## TASK STATEMENT:
Give only the number of lines in these records that contain the word "reserved".

[Saved entries]
= Beginning of Section =
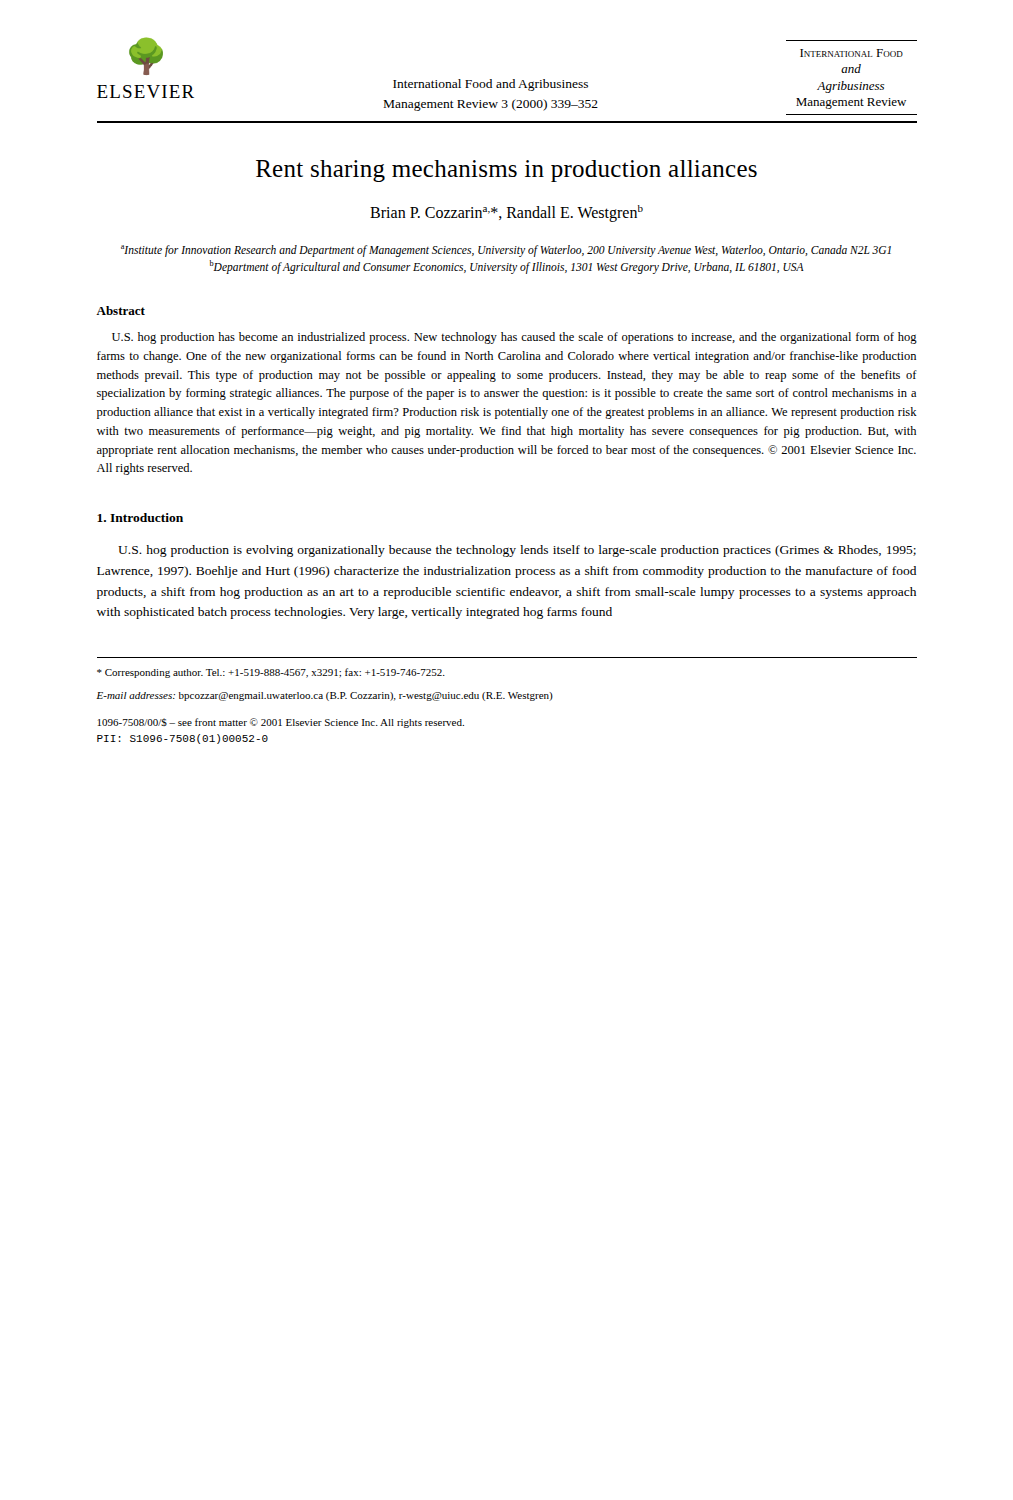🌳
ELSEVIER
International Food and Agribusiness
Management Review 3 (2000) 339–352
International Food
and
Agribusiness
Management Review
Rent sharing mechanisms in production alliances
Brian P. Cozzarina,*, Randall E. Westgrenb
aInstitute for Innovation Research and Department of Management Sciences, University of Waterloo, 200 University Avenue West, Waterloo, Ontario, Canada N2L 3G1
bDepartment of Agricultural and Consumer Economics, University of Illinois, 1301 West Gregory Drive, Urbana, IL 61801, USA
Abstract
U.S. hog production has become an industrialized process. New technology has caused the scale of operations to increase, and the organizational form of hog farms to change. One of the new organizational forms can be found in North Carolina and Colorado where vertical integration and/or franchise-like production methods prevail. This type of production may not be possible or appealing to some producers. Instead, they may be able to reap some of the benefits of specialization by forming strategic alliances. The purpose of the paper is to answer the question: is it possible to create the same sort of control mechanisms in a production alliance that exist in a vertically integrated firm? Production risk is potentially one of the greatest problems in an alliance. We represent production risk with two measurements of performance—pig weight, and pig mortality. We find that high mortality has severe consequences for pig production. But, with appropriate rent allocation mechanisms, the member who causes under-production will be forced to bear most of the consequences. © 2001 Elsevier Science Inc. All rights reserved.
1. Introduction
U.S. hog production is evolving organizationally because the technology lends itself to large-scale production practices (Grimes & Rhodes, 1995; Lawrence, 1997). Boehlje and Hurt (1996) characterize the industrialization process as a shift from commodity production to the manufacture of food products, a shift from hog production as an art to a reproducible scientific endeavor, a shift from small-scale lumpy processes to a systems approach with sophisticated batch process technologies. Very large, vertically integrated hog farms found
* Corresponding author. Tel.: +1-519-888-4567, x3291; fax: +1-519-746-7252.
E-mail addresses: bpcozzar@engmail.uwaterloo.ca (B.P. Cozzarin), r-westg@uiuc.edu (R.E. Westgren)
1096-7508/00/$ – see front matter © 2001 Elsevier Science Inc. All rights reserved.
PII: S1096-7508(01)00052-0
= End of Section =
## TASK RESPONSE:
2